You can see that if the mass of the stationary object is much larger, the collision will essentially result in the first object stopping and not much else. Think about firing a rifle bullet into the ground. The Earth doesn't exactly get knocked out of its orbit :-)

If the situation is reversed, where a bit object hits a small one, think dump truck hitting some poor schmuck on his bicycle, the big object continues along pretty much at the same speed, with a new hood ornament. Ouch.

Answer 61

ok so can you put all of our equations and answers on 1 things? its kinda confusing

Answer 62

i hate physics

Answer 63

Okay.

Moving object:
\[m_1 = 3.0 \text{ kg}\]\[v_1 = 1.4\text{ m/s}\]
Stationary object:
\[m_2 = 2.0 \text{ kg}\]\[v_2 = 0\text{ m/s}\]

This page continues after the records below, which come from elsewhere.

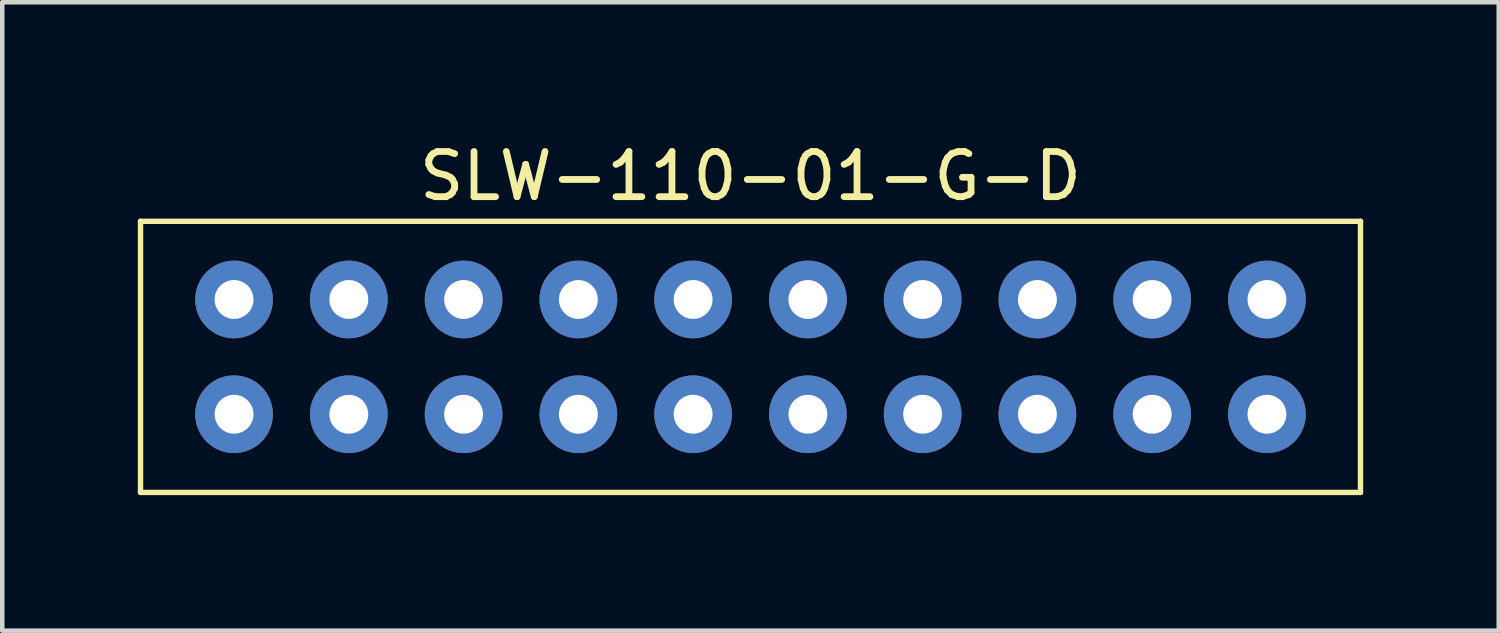
<source format=kicad_pcb>
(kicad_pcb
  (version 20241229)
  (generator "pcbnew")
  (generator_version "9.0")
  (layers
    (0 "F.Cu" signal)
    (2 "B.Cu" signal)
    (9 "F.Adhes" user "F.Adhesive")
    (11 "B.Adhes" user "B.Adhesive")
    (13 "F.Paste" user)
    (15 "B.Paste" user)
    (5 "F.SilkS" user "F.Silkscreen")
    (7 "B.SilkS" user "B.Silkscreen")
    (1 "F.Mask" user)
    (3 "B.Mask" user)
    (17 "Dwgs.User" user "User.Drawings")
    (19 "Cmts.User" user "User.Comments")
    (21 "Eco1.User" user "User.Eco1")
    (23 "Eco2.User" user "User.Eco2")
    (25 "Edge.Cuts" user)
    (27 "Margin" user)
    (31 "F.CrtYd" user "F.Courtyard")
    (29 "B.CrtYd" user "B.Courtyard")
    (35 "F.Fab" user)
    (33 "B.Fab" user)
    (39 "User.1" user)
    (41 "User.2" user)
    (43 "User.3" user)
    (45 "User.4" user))
  (footprint "SLW-110-01-G-D"
    (layer "F.Cu")
    (at 13.56 4.848)
    (property "Reference" "SLW-110-01-G-D" (at 0 -4 0) (layer "F.SilkS") (effects (font (size 1 1) (thickness 0.15))))
    (attr through_hole)
    (fp_line (start -13.5 -3) (end -13.5 3) (stroke (width 0.12) (type solid)) (layer "F.SilkS"))
    (fp_line (start -13.5 -3) (end 13.5 -3) (stroke (width 0.12) (type solid)) (layer "F.SilkS"))
    (fp_line (start -13.5 3) (end 13.5 3) (stroke (width 0.12) (type solid)) (layer "F.SilkS"))
    (fp_line (start 13.5 -3) (end 13.5 3) (stroke (width 0.12) (type solid)) (layer "F.SilkS"))
    (pad "1" thru_hole circle (at 11.43 1.27) (size 1.72 1.72) (drill 0.86) (layers "*.Cu" "*.Mask"))
    (pad "2" thru_hole circle (at 11.43 -1.27) (size 1.72 1.72) (drill 0.86) (layers "*.Cu" "*.Mask"))
    (pad "3" thru_hole circle (at 8.89 1.27) (size 1.72 1.72) (drill 0.86) (layers "*.Cu" "*.Mask"))
    (pad "4" thru_hole circle (at 8.89 -1.27) (size 1.72 1.72) (drill 0.86) (layers "*.Cu" "*.Mask"))
    (pad "5" thru_hole circle (at 6.35 1.27) (size 1.72 1.72) (drill 0.86) (layers "*.Cu" "*.Mask"))
    (pad "6" thru_hole circle (at 6.35 -1.27) (size 1.72 1.72) (drill 0.86) (layers "*.Cu" "*.Mask"))
    (pad "7" thru_hole circle (at 3.81 1.27) (size 1.72 1.72) (drill 0.86) (layers "*.Cu" "*.Mask"))
    (pad "8" thru_hole circle (at 3.81 -1.27) (size 1.72 1.72) (drill 0.86) (layers "*.Cu" "*.Mask"))
    (pad "9" thru_hole circle (at 1.27 1.27) (size 1.72 1.72) (drill 0.86) (layers "*.Cu" "*.Mask"))
    (pad "10" thru_hole circle (at 1.27 -1.27) (size 1.72 1.72) (drill 0.86) (layers "*.Cu" "*.Mask"))
    (pad "11" thru_hole circle (at -1.27 1.27) (size 1.72 1.72) (drill 0.86) (layers "*.Cu" "*.Mask"))
    (pad "12" thru_hole circle (at -1.27 -1.27) (size 1.72 1.72) (drill 0.86) (layers "*.Cu" "*.Mask"))
    (pad "13" thru_hole circle (at -3.81 1.27) (size 1.72 1.72) (drill 0.86) (layers "*.Cu" "*.Mask"))
    (pad "14" thru_hole circle (at -3.81 -1.27) (size 1.72 1.72) (drill 0.86) (layers "*.Cu" "*.Mask"))
    (pad "15" thru_hole circle (at -6.35 1.27) (size 1.72 1.72) (drill 0.86) (layers "*.Cu" "*.Mask"))
    (pad "16" thru_hole circle (at -6.35 -1.27) (size 1.72 1.72) (drill 0.86) (layers "*.Cu" "*.Mask"))
    (pad "17" thru_hole circle (at -8.89 1.27) (size 1.72 1.72) (drill 0.86) (layers "*.Cu" "*.Mask"))
    (pad "18" thru_hole circle (at -8.89 -1.27) (size 1.72 1.72) (drill 0.86) (layers "*.Cu" "*.Mask"))
    (pad "19" thru_hole circle (at -11.43 1.27) (size 1.72 1.72) (drill 0.86) (layers "*.Cu" "*.Mask"))
    (pad "20" thru_hole circle (at -11.43 -1.27) (size 1.72 1.72) (drill 0.86) (layers "*.Cu" "*.Mask")))
  (gr_rect
    (start -3 -3)
    (end 30.12 10.908)
    (stroke (width 0.1) (type default))
    (fill no)
    (layer "Edge.Cuts")))
</source>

Combined objects after collision:
\[m_{final} = m_1+m_2\]

\[p_1 + p_2 = p_{final}\]\[m_1 * v_1 + m_2*v_2 = (m_1+m_2)v_{final}\]\[v_{final} = \frac{m_1*v_1 + m_2*v_2}{m_1+m_2}\]\[v_{final} = \frac{(3.0\text{ kg})(1.4\text{ m/s}) + (2.0\text{ kg})(0\text{ m/s})}{(3.0\text{ kg}+2.0\text{ kg})} = \frac{4.2\text{ kg m/s}}{5.0\text{ kg}}\]\[v_{final} = 0.84\text{ m/s}\]

Answer 64

so thats the final answer? this is just the most confusing thing ever? i mean it makes since mathematicaly but i still dont get it

Answer 65

There ya go!

Answer 66

"what will the vleocity of the combined mass be after collision?"
the velocity of the combined mass after collision will be 0.84 m/s.

Answer 67

thanks man. ur a life saver.

Answer 68

We roughly double the mass, so the velocity is roughly cut in half.

Answer 69

wait, so this isn't the answer?

Answer 70

No, you have the answer, I'm just trying to help you get a feel for what's going on.

Answer 71

ooooh ok.

Answer 72

Momentum before = momentum after. That's all there is to it.

Answer 73

Well thanks!

Answer 74

you're welcome! time for me to get back to my real work...